YOUR GOAL: Copy out every line of the data that has the word "Pakistan" somewhere in it.
☆ ☆ ☆ ☆ ☆ ☆ ☆
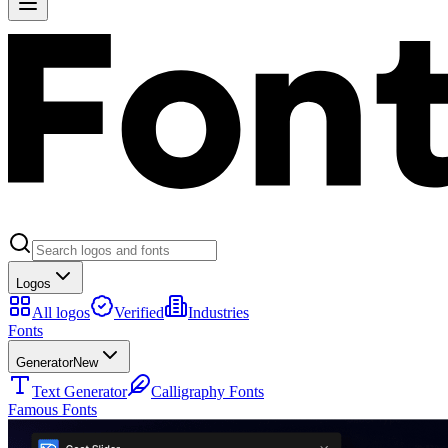
Logos
All logos
Verified
Industries
Fonts
Generator
New
Text Generator
Calligraphy Fonts
Famous Fonts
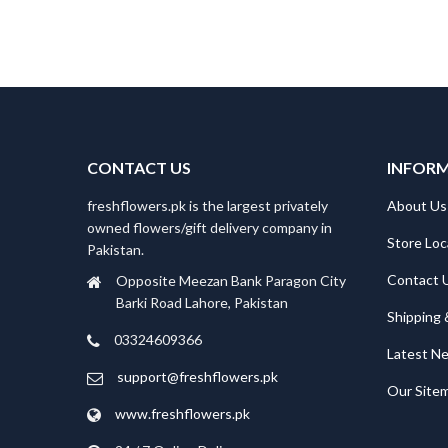
CONTACT US
INFOR
freshflowers.pk is the largest privately
About Us
owned flowers/gift delivery company in
Store Loc
Pakistan.
Contact 
Opposite Meezan Bank Paragon City
Barki Road Lahore, Pakistan
Shipping 
03324609366
Latest N
support@freshflowers.pk
Our Site
www.freshflowers.pk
☆ ☆ ☆ ☆ ☆ ☆ ☆
RESPONSE AREA:
Pakistan.
Barki Road Lahore, Pakistan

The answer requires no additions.